**Job item**
Copy the rows below word for word, from the line with "Ventilinsel VTSA-F-FB mit" up to and including the line with "und Systemen, darunter".
** Recorded information follows **
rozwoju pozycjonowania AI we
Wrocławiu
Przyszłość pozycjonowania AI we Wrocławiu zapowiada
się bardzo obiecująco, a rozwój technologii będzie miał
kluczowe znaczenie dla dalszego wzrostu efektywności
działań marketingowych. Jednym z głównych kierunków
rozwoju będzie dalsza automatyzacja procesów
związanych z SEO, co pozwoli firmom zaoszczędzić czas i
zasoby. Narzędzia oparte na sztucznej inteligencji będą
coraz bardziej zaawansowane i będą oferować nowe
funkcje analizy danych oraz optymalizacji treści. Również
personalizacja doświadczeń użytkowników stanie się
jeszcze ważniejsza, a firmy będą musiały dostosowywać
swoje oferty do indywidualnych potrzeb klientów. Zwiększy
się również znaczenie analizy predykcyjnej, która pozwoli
** End of Recorded information **
** Recorded information follows **
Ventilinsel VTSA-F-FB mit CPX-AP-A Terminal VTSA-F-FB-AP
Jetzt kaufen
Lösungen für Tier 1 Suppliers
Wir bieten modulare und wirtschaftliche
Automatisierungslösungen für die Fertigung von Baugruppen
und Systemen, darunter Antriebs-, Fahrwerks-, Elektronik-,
** End of Recorded information **
** Recorded information follows **
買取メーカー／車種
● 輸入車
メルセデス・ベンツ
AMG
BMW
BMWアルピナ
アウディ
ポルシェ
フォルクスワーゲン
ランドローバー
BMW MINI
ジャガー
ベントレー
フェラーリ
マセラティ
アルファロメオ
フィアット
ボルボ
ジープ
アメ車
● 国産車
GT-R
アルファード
** End of Recorded information **
**Response to the task**
Ventilinsel VTSA-F-FB mit CPX-AP-A Terminal VTSA-F-FB-AP
Jetzt kaufen
Lösungen für Tier 1 Suppliers
Wir bieten modulare und wirtschaftliche
Automatisierungslösungen für die Fertigung von Baugruppen
und Systemen, darunter Antriebs-, Fahrwerks-, Elektronik-,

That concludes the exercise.